* _Exercise requirements_
From the entries below, return exactly the lines beginning at the one that contains "X016202Y013054D03*" and ending at the one that contains "X006202Y012054D03*", both of them included, and only those lines.

(Hardware design source files)
============================================================
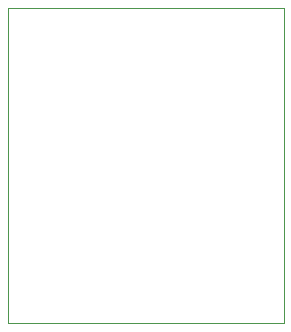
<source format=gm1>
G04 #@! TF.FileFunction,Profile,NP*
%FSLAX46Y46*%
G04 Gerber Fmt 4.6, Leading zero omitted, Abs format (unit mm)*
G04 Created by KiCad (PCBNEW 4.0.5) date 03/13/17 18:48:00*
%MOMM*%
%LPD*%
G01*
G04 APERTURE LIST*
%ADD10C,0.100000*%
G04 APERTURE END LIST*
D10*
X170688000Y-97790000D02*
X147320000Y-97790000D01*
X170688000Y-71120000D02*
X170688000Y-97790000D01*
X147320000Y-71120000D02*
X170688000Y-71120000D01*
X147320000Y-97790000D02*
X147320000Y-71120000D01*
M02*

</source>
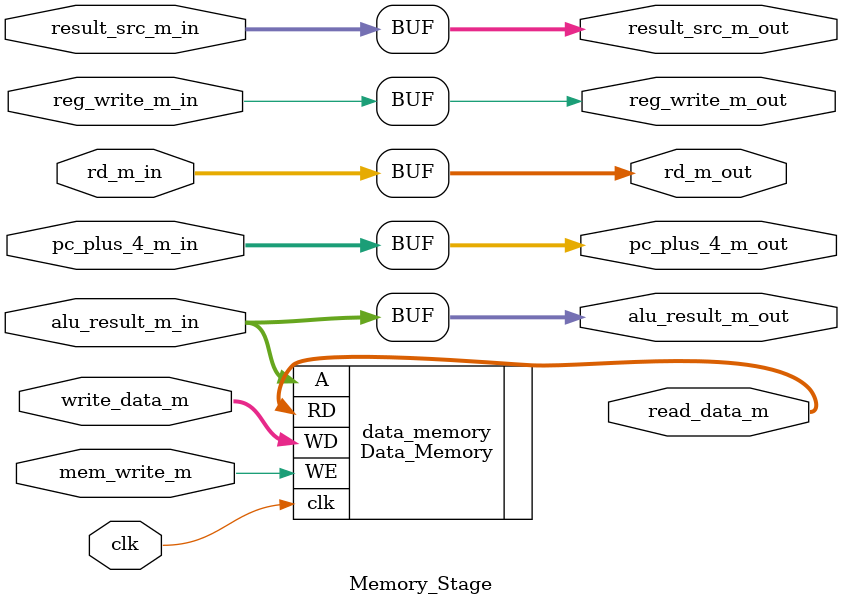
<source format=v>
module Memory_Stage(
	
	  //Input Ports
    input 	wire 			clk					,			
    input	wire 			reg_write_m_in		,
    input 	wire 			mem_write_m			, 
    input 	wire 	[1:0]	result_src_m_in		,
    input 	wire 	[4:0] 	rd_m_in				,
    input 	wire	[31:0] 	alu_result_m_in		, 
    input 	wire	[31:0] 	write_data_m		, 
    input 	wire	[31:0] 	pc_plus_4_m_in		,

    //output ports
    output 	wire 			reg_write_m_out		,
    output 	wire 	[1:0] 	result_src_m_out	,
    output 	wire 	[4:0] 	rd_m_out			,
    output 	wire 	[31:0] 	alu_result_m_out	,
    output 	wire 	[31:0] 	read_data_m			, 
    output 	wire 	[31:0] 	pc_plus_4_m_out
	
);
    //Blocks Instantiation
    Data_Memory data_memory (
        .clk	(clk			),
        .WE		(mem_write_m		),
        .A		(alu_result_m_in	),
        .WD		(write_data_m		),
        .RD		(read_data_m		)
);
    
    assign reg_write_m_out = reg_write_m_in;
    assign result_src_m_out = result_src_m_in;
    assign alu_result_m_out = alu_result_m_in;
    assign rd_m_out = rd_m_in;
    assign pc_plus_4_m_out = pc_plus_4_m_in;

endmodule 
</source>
============================================================
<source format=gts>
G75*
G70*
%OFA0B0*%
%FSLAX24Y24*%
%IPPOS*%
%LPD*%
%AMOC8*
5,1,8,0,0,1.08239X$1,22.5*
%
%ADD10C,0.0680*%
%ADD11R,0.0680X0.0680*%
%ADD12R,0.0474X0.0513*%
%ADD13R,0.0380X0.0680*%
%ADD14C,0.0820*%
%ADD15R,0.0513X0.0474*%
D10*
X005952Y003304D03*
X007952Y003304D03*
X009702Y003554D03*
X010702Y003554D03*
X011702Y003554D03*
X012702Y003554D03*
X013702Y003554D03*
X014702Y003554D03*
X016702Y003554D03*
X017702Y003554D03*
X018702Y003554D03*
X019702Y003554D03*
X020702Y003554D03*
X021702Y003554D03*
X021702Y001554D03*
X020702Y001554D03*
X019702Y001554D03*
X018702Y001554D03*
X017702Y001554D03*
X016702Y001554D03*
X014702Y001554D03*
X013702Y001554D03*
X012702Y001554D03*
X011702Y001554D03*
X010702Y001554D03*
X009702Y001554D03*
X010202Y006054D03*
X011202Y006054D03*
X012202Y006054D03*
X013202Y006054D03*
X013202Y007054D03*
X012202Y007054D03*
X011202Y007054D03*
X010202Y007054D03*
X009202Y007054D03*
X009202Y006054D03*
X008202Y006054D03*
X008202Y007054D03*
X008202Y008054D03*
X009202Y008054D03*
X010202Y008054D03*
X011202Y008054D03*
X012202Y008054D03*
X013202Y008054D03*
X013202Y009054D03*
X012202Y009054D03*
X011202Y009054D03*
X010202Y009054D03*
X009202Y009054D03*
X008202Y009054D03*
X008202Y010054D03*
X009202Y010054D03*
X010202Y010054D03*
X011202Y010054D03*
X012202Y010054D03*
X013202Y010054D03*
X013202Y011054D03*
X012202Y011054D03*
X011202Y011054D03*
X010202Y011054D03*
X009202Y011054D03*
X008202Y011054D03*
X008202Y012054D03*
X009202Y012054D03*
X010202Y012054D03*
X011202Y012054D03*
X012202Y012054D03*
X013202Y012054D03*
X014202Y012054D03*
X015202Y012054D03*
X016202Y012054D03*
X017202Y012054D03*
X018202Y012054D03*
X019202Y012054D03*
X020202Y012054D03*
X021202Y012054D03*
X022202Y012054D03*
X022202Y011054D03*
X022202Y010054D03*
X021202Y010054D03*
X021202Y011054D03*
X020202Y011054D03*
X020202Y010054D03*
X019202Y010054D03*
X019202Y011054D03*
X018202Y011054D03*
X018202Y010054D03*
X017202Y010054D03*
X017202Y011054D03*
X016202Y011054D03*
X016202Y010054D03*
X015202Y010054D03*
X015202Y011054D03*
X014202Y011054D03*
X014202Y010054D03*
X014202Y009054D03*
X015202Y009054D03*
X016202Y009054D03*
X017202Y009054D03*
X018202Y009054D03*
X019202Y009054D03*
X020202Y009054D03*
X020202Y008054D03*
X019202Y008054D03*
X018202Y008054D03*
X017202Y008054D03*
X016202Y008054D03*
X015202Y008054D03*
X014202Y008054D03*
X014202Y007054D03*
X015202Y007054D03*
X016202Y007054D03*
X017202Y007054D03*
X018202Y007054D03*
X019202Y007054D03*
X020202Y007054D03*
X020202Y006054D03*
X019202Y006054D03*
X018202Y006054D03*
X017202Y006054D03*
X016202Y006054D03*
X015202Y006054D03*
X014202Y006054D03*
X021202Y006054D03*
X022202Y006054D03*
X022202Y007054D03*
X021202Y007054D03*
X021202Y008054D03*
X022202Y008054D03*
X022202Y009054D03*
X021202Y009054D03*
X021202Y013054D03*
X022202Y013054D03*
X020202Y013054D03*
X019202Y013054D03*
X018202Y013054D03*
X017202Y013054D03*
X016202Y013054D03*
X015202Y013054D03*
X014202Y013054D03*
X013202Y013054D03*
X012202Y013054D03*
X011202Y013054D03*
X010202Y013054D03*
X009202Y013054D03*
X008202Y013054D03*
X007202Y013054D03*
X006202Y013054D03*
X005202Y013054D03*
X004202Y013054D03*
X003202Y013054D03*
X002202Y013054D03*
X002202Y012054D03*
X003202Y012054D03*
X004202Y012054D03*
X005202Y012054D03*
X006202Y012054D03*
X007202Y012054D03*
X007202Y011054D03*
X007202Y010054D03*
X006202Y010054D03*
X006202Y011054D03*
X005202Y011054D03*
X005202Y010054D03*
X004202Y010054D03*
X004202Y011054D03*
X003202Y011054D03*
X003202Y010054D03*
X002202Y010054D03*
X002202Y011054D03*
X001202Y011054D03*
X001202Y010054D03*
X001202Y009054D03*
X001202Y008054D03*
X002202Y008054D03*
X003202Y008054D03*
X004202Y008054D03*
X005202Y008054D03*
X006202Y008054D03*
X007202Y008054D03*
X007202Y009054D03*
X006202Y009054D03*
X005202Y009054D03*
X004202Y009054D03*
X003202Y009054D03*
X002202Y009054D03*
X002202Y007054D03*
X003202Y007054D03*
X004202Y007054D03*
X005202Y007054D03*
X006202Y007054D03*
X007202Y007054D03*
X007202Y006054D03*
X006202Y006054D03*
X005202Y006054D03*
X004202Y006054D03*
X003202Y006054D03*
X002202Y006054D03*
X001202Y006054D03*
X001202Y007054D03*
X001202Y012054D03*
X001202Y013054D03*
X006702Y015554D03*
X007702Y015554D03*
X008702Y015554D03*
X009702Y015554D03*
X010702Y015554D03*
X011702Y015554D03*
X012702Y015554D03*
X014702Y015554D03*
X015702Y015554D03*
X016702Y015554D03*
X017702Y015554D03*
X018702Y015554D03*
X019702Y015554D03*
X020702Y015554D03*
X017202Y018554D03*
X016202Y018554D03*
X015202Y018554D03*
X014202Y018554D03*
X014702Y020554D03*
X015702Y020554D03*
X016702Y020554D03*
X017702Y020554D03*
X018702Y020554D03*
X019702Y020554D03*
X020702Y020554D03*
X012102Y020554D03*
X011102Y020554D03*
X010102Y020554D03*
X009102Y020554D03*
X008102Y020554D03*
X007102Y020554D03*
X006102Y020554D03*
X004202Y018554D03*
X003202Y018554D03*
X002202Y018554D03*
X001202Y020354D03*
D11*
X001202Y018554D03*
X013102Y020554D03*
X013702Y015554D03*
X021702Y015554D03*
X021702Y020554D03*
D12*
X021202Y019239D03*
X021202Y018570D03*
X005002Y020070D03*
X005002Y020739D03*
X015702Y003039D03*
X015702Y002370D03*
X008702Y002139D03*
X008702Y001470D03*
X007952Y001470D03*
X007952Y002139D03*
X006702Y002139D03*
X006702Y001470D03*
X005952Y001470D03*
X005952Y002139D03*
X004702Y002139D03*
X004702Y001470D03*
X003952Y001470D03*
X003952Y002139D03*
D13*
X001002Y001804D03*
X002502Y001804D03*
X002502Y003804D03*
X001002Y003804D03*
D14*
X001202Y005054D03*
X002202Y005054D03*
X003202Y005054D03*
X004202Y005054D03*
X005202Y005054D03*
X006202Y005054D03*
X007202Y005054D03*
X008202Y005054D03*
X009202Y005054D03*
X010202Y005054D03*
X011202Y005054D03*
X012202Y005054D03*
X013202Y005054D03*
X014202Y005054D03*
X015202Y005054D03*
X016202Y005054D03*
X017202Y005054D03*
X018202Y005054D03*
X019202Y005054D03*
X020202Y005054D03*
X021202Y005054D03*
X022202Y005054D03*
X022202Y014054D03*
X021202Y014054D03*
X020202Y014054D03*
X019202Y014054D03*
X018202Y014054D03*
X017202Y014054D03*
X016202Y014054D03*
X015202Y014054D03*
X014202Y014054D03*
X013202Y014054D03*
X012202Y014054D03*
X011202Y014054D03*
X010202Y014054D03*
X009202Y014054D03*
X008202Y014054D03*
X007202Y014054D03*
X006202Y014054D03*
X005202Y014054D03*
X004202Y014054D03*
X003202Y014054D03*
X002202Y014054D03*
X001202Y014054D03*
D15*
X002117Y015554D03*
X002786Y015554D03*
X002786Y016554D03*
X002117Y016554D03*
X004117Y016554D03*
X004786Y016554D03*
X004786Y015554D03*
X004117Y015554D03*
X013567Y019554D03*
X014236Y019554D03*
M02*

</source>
============================================================
* _Task answer_
X016202Y013054D03*
X015202Y013054D03*
X014202Y013054D03*
X013202Y013054D03*
X012202Y013054D03*
X011202Y013054D03*
X010202Y013054D03*
X009202Y013054D03*
X008202Y013054D03*
X007202Y013054D03*
X006202Y013054D03*
X005202Y013054D03*
X004202Y013054D03*
X003202Y013054D03*
X002202Y013054D03*
X002202Y012054D03*
X003202Y012054D03*
X004202Y012054D03*
X005202Y012054D03*
X006202Y012054D03*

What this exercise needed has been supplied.